I felt GREAT. It wasn’t until full circulation was restored that I realized how down and tired I had slowly become. I went to North Carolina the day after getting out of the hospital to officiate the wedding of some dear friends. I danced and ate and drank and felt euphoric!
The wave of energy didn’t go away. My body, I theorize, had been so congested and starved for blood flow, it had learned to do more with less, so when 3/4 circulation was restored, I was powerful and could think more clearly than I had in ages!
The problem was the one artery they missed. The doctor told me not to worry about it, it wasn’t “essential,” and that it was not worth another risky procedure. Still, I could FEEL IT. It was like a gnarled tree branch scraping against my inner rib cage, a persistent irritation, itch, or scratch. It would hurt so bad at first I had to go home, but it’s calmed over time. Now, six months later, it’s flaring up right now, but it was almost forgotten for a few weeks! I suspect it is related to diet and weight since I’ve been a bit bad since Thanksgiving and avoided my diet.
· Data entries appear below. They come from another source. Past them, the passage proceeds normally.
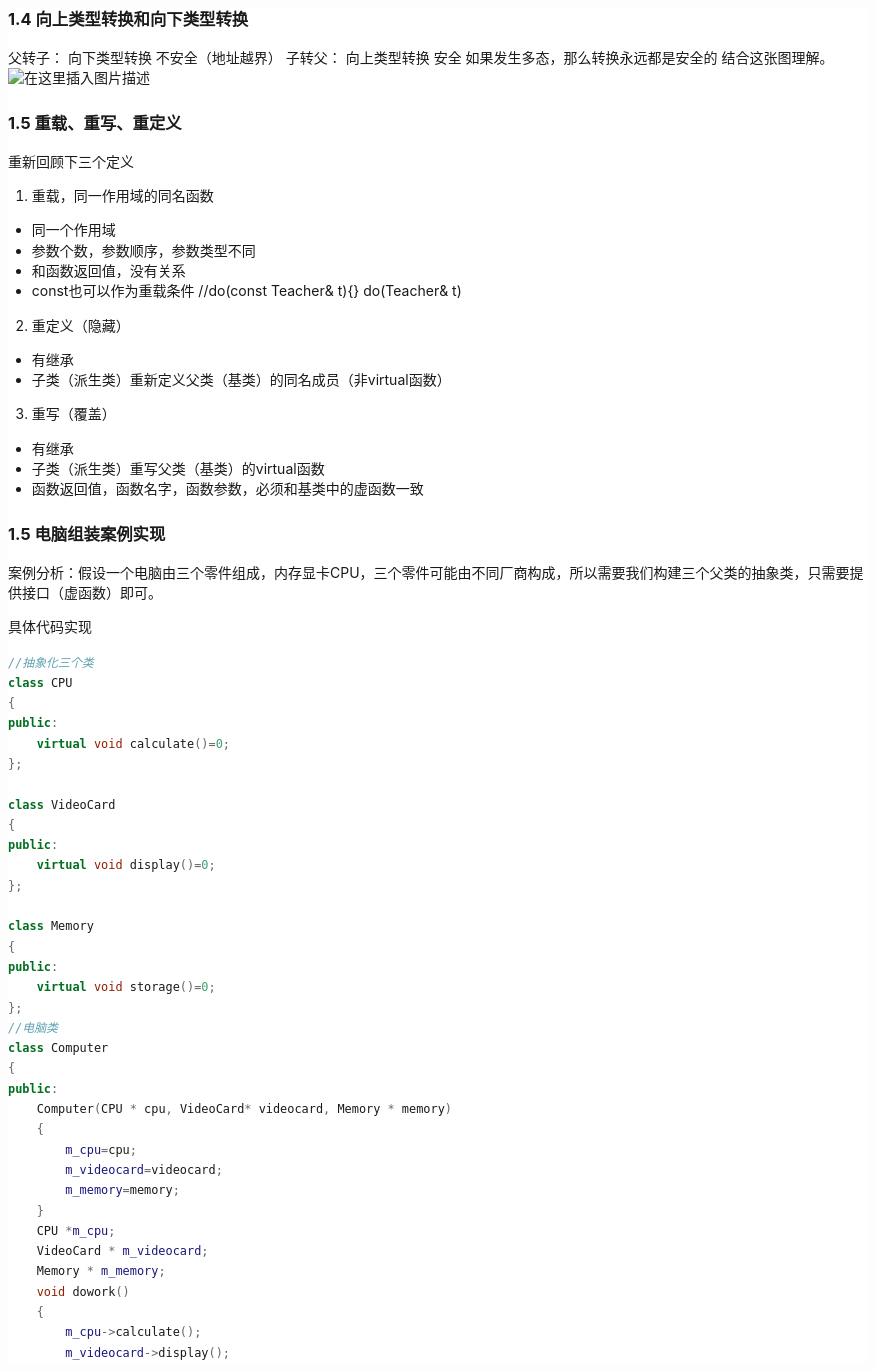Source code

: ### 1.4	向上类型转换和向下类型转换
父转子：   向下类型转换   不安全（地址越界）
子转父：   向上类型转换   安全
如果发生多态，那么转换永远都是安全的
结合这张图理解。
![在这里插入图片描述](https://img-blog.csdnimg.cn/70ce04e1a7614daa8159dd76010e204b.png)
### 1.5	重载、重写、重定义
重新回顾下三个定义

1. 重载，同一作用域的同名函数
- 同一个作用域
- 参数个数，参数顺序，参数类型不同
- 和函数返回值，没有关系
- const也可以作为重载条件  //do(const Teacher& t){}  do(Teacher& t)
2. 重定义（隐藏）
- 有继承
- 子类（派生类）重新定义父类（基类）的同名成员（非virtual函数）
3. 重写（覆盖）
- 有继承
- 子类（派生类）重写父类（基类）的virtual函数
- 函数返回值，函数名字，函数参数，必须和基类中的虚函数一致

### 1.5	电脑组装案例实现
案例分析：假设一个电脑由三个零件组成，内存显卡CPU，三个零件可能由不同厂商构成，所以需要我们构建三个父类的抽象类，只需要提供接口（虚函数）即可。

具体代码实现
```cpp
//抽象化三个类
class CPU
{
public:
    virtual void calculate()=0;
};

class VideoCard
{
public:
    virtual void display()=0;
};

class Memory
{
public:
    virtual void storage()=0;
};
//电脑类
class Computer
{
public:
    Computer(CPU * cpu, VideoCard* videocard, Memory * memory)
    {
        m_cpu=cpu;
        m_videocard=videocard;
        m_memory=memory;
    }
    CPU *m_cpu;
    VideoCard * m_videocard;
    Memory * m_memory;
    void dowork()
    {
        m_cpu->calculate();
        m_videocard->display();
```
I have not yet figured out how to pay the medical bills which have overwhelmed me demanding $6000 all at once. Payments don’t satisfy the machine, and I think my cardiologist is going to deny me my next appointment because they demand $1500 on top of that. I can’t complain, it’s better than the $175,000+ before insurance. I figure bankruptcy is in my near future if I can’t find a big moneymaker just for medical bills.
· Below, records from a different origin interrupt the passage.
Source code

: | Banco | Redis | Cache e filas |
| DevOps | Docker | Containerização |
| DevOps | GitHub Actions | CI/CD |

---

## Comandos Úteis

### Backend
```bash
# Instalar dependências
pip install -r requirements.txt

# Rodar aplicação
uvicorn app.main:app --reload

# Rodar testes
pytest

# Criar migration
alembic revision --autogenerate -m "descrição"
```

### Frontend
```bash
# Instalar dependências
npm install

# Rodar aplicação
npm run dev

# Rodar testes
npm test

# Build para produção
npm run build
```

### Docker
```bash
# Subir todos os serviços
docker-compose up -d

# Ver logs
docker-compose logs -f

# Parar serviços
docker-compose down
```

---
I am leaving behind a lot of stresses and a lot of people who are not conducive to my health. I’ve started eating more veggies, cut out fried foods, and try to strictly limit the saturated fats I do consume. I do yoga to loosen up the twig in my chest. It seems to work, it leaves me alone, generally.
I’ve survived death one more time, but this time, they have diagnosed me with Coronary Artery Disease, a major killer in my family. I don’t know that anything I do can give me more time to live. If it closed down my arteries at the age of 47, how much longer can I go, even eating a better diet before genetics again betray me. My diabetes is a contributing factor, and I have had trouble controlling both diseases since I’m generally having to prioritize how I eat if I’m not cooking for myself.
It was a blow to not be as invincible as I thought I was. It’s led to a bit of depression and a need to stop wasting time. I get more lonely, a feeling totally foreign to me before, but I’m still not feeling commitment any more than I ever did. Fortunately, my dog is wise, and loves me and only occasionally runs away, so I’m fine on my own.
I’ve pretty much recovered, and I’m feeling good. I could use more exercise, but otherwise, I’m fully capable, and missing less work to chest pain and shortness of breath.
The future is mine to build. I just need enough time and good health to enjoy it.
Thanks for listening. I’m moving on to more creative writing now.
Avoid the saturated fats kids, and if you have chest pains that persist more than a few minutes, go directly to the Emergency Room!